[Records from a collection]
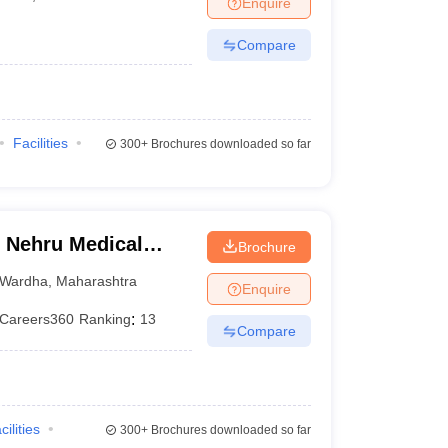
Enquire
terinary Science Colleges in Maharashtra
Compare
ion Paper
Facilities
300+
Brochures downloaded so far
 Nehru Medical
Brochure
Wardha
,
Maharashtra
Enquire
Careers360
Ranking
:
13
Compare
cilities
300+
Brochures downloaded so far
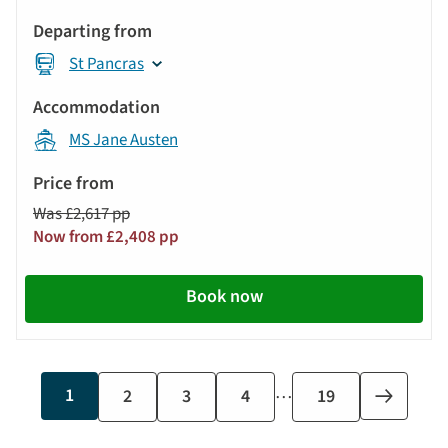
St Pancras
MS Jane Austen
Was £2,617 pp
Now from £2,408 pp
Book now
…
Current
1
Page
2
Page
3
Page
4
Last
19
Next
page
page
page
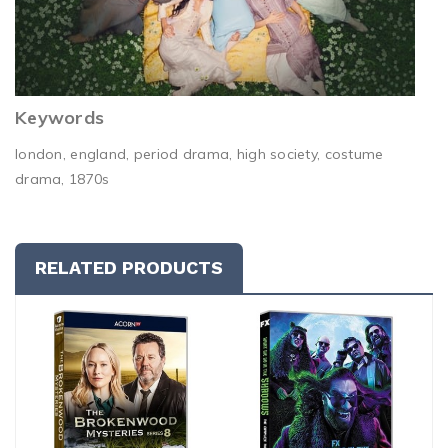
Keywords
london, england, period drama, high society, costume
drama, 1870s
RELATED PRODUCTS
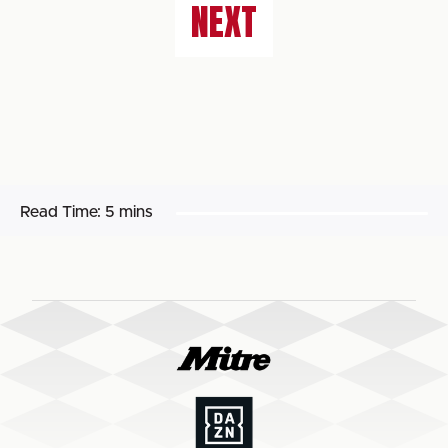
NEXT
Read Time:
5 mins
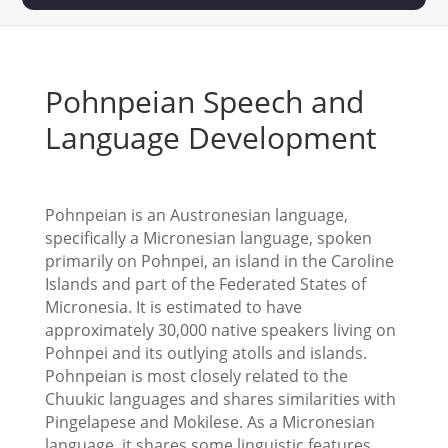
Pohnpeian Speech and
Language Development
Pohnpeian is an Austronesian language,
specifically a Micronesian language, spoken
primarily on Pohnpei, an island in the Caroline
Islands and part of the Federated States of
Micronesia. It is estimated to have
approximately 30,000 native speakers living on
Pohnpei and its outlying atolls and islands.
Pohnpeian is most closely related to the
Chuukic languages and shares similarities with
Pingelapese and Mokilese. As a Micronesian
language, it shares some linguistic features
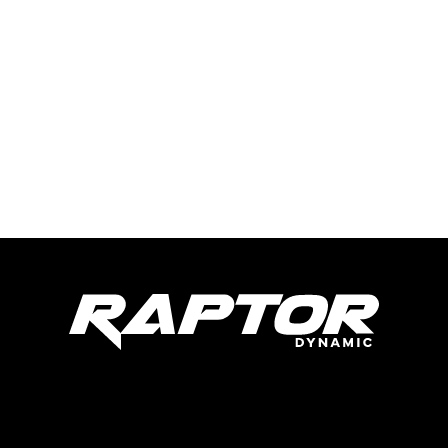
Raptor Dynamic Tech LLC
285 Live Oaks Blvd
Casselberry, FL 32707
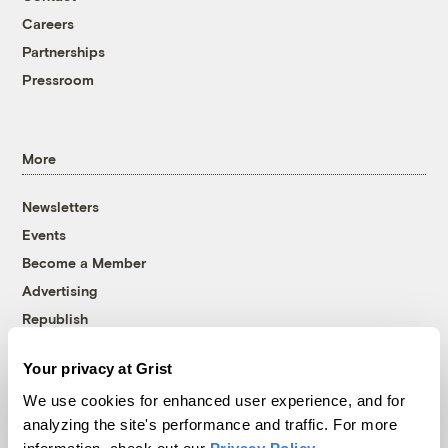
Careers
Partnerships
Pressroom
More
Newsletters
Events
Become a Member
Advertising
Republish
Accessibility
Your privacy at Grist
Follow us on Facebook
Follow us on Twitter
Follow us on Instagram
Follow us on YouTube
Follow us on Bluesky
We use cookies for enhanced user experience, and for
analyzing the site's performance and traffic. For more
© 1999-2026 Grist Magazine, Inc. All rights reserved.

» **Brief**
Please give every line of text read from the items above as a numbered list, skipping any blank lines and leaving the pictures out.

» **Solution below**
1. Enquire
2. terinary Science Colleges in Maharashtra
3. Compare
4. ion Paper
5. Facilities
6. 300+
7. Brochures downloaded so far
8.  Nehru Medical
9. Brochure
10. Wardha
11. ,
12. Maharashtra
13. Enquire
14. Careers360
15. Ranking
16. :
17. 13
18. Compare
19. cilities
20. 300+
21. Brochures downloaded so far
22. St Pancras
23. MS Jane Austen
24. Was £2,617 pp
25. Now from £2,408 pp
26. Book now
27. …
28. Current
29. 1
30. Page
31. 2
32. Page
33. 3
34. Page
35. 4
36. Last
37. 19
38. Next
39. page
40. page
41. page
42. Keywords
43. london, england, period drama, high society, costume
44. drama, 1870s
45. RELATED PRODUCTS
46. NEXT
47. Read Time:
48. 5 mins
49. Pohnpeian Speech and
50. Language Development
51. Pohnpeian is an Austronesian language,
52. specifically a Micronesian language, spoken
53. primarily on Pohnpei, an island in the Caroline
54. Islands and part of the Federated States of
55. Micronesia. It is estimated to have
56. approximately 30,000 native speakers living on
57. Pohnpei and its outlying atolls and islands.
58. Pohnpeian is most closely related to the
59. Chuukic languages and shares similarities with
60. Pingelapese and Mokilese. As a Micronesian
61. language, it shares some linguistic features
62. Raptor Dynamic Tech LLC
63. 285 Live Oaks Blvd
64. Casselberry, FL 32707
65. Careers
66. Partnerships
67. Pressroom
68. More
69. Newsletters
70. Events
71. Become a Member
72. Advertising
73. Republish
74. Accessibility
75. Your privacy at Grist
76. Follow us on Facebook
77. Follow us on Twitter
78. Follow us on Instagram
79. Follow us on YouTube
80. Follow us on Bluesky
81. We use cookies for enhanced user experience, and for
82. analyzing the site's performance and traffic. For more
83. © 1999-2026 Grist Magazine, Inc. All rights reserved.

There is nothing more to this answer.